#### What is required:
Please switch "caduti" to "morti" in the stretch of data from the line containing "I caduti astigiani - una ricerc" through the line containing "Il prezzo umano e sociale", and give back only those lines with nothing else changed.

**** Data for processing ****

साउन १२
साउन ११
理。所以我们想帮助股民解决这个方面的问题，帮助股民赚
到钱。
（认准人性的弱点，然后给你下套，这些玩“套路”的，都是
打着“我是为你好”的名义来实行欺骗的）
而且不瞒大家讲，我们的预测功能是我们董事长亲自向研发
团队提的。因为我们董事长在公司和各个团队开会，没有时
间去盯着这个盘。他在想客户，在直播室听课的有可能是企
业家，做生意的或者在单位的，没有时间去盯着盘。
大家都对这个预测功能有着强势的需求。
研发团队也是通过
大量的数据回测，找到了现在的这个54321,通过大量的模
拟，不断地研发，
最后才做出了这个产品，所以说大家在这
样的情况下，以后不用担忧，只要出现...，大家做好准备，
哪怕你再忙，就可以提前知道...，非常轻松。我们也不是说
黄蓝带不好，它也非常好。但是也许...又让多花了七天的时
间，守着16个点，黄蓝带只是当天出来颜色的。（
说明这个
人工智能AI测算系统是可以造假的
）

****
**** Data for processing ****

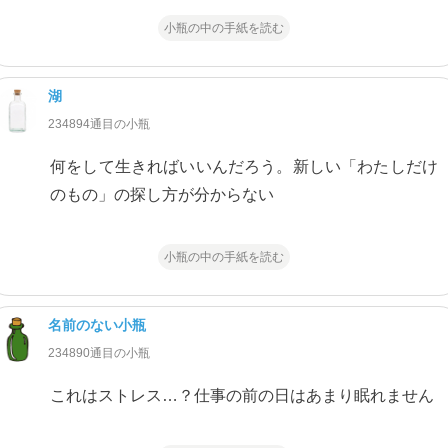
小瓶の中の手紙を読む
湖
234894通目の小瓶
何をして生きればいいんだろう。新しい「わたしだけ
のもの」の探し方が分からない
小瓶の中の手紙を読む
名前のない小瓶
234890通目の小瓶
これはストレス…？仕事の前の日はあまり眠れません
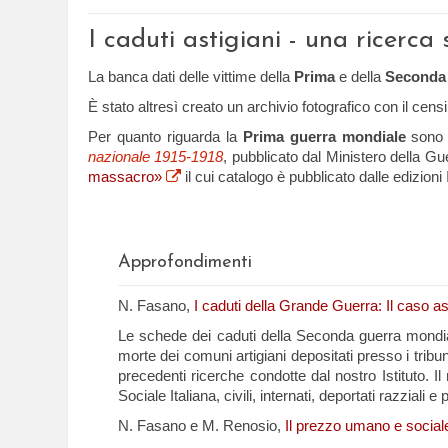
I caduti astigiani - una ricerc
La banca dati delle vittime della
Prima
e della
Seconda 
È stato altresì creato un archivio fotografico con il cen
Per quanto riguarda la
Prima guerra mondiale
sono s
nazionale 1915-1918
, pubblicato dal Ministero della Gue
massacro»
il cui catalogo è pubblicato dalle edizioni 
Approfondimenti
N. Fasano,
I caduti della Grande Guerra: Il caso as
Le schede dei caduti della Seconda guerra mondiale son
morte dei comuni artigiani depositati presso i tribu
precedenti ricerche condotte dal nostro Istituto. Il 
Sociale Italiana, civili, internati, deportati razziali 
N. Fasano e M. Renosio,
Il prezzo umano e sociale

****
**** Data for processing ****

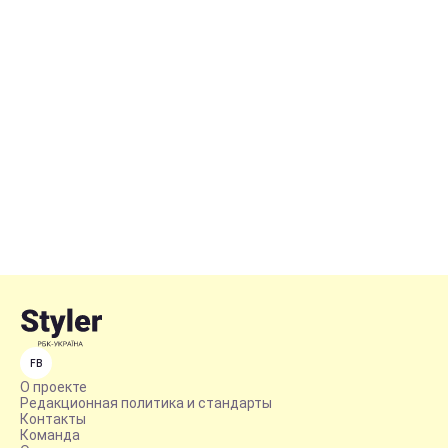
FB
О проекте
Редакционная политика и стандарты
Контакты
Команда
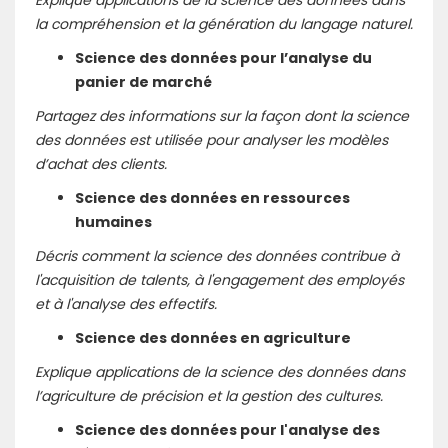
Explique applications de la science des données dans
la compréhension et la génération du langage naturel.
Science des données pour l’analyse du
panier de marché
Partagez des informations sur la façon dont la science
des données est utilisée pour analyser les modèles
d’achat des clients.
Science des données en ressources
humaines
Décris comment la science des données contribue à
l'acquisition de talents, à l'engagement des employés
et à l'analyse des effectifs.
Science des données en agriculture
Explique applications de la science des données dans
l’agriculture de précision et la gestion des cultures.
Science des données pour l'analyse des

****

#### Solution to this task:
I morti astigiani - una ricerc
La banca dati delle vittime della
Prima
e della
Seconda 
È stato altresì creato un archivio fotografico con il cen
Per quanto riguarda la
Prima guerra mondiale
sono s
nazionale 1915-1918
, pubblicato dal Ministero della Gue
massacro»
il cui catalogo è pubblicato dalle edizioni 
Approfondimenti
N. Fasano,
I morti della Grande Guerra: Il caso as
Le schede dei morti della Seconda guerra mondiale son
morte dei comuni artigiani depositati presso i tribu
precedenti ricerche condotte dal nostro Istituto. Il 
Sociale Italiana, civili, internati, deportati razziali 
N. Fasano e M. Renosio,
Il prezzo umano e sociale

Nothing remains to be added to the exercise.